1 Refco does not consent to the use of its Offer, the findings to which it has consented in its Offer, or this Order, as the sole basis for any other proceeding brought by the Commission other than a proceeding brought to enforce the terms of this Order. Nor does Refco consent to the use of the Offer or this Order by any other person or entity in this or any other proceeding.
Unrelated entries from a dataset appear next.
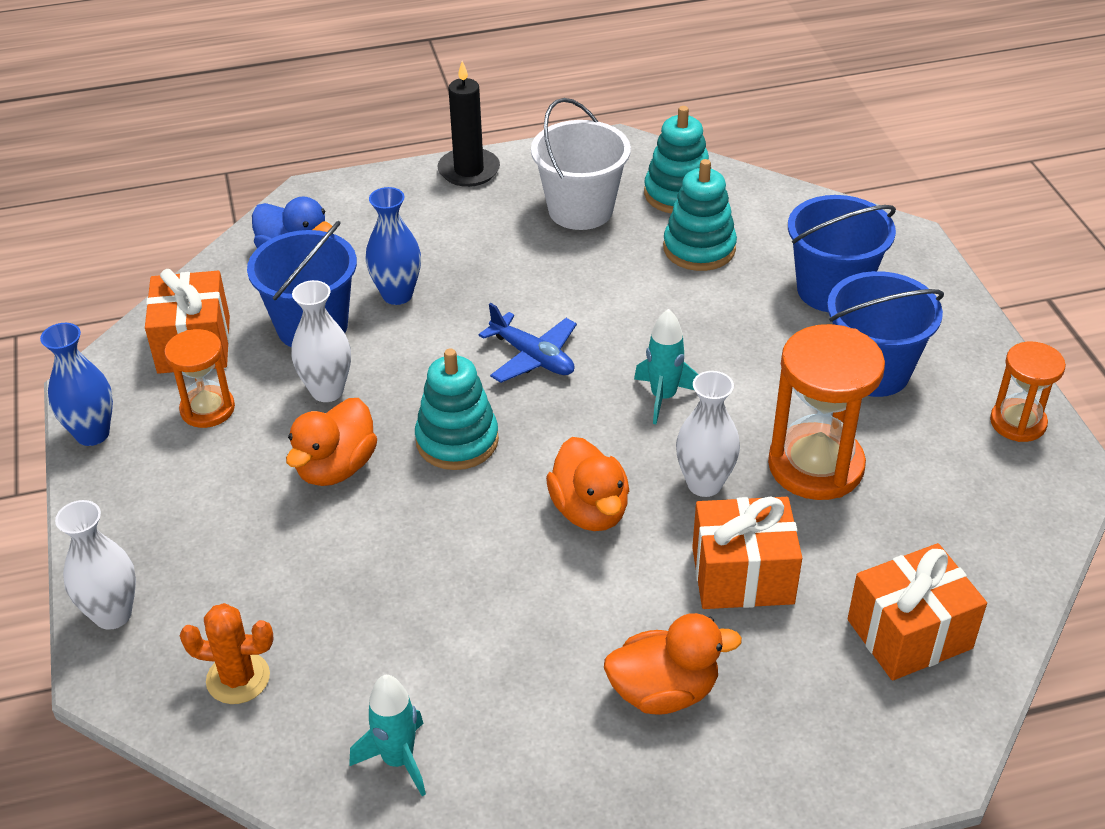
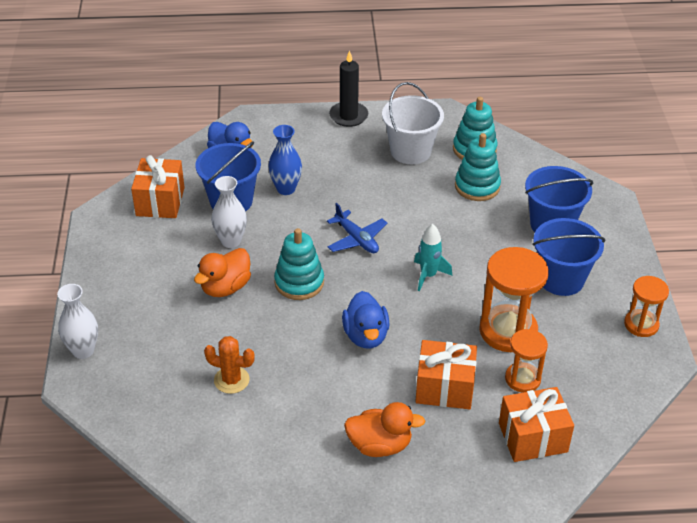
camera: 10 degrees right, 0 degrees up
(92, 434) = (92, 246): blue vase -> none
(207, 409) = (160, 241): orange hourglass -> orange hourglass (522, 379)
(238, 678) = (144, 397): orange cactus -> orange cactus (231, 380)
(398, 760) = (221, 456): turquoise rocket -> none
(590, 510) = (366, 336): orange duck -> blue duck
(704, 484) = (438, 331): white vase -> none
The findings to which Refco has consented in the Offer as contained in this Order are not binding on any other person or entity named as a respondent or defendant in this or any other proceeding.
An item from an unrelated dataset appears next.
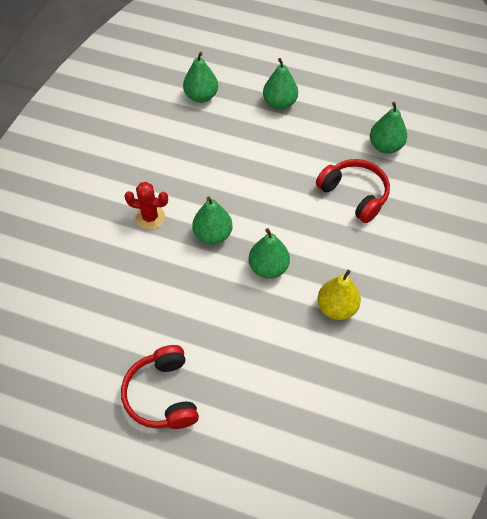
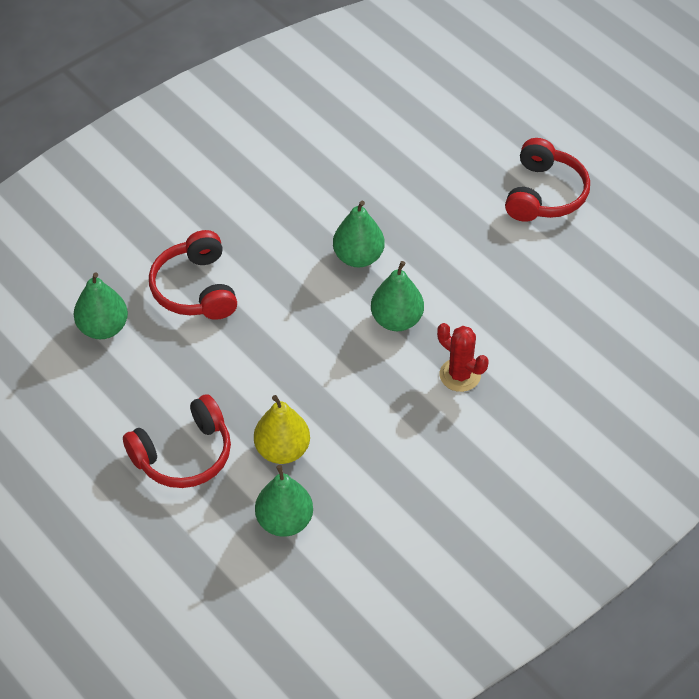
camera: 150 degrees left, 5 degrees down
(279, 103) = (183, 454): green pear -> red headphones
(336, 308) = (316, 189): yellow pear -> yellow pear (282, 450)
2 Not all of the accounts were actively traded.

3 Virtually all of the customers had designated their accounts to be used for hedging cash market transaction in U.S. Treasury obligations.

4 Other than this contact, there apparently had not been any other complaints to Refco concerning the handling of trades from the IB's customers, who regularly received account statements from Refco detailing their futures and options trading.

5 This report could have allowed Refco to compare profit and loss results among all of the IB's customer accounts.

6 Shortly before then, Refco had placed his accounts on "liquidation only" status.

7 Refco also repeatedly accepted, without comment, letters from the IB required in connection with his claim to exemption from registration as a Commodity Trading Advisor, see Section 4m (1) of the Act, in which he represented that he advised fifteen or fewer persons, at a time when Refco's compliance department knew that he exercised discretionary authority over well in excess of 15 accounts.

8 Since the events underlying this matter, among other personnel changes, Refco has appointed a new President, Chief Operating Officer, and its first General Counsel in approximately fifteen years, to whom the compliance function now reports directly.

9 In so finding, the Commission is not proceeding on the basis that the IB was an agent of Refco.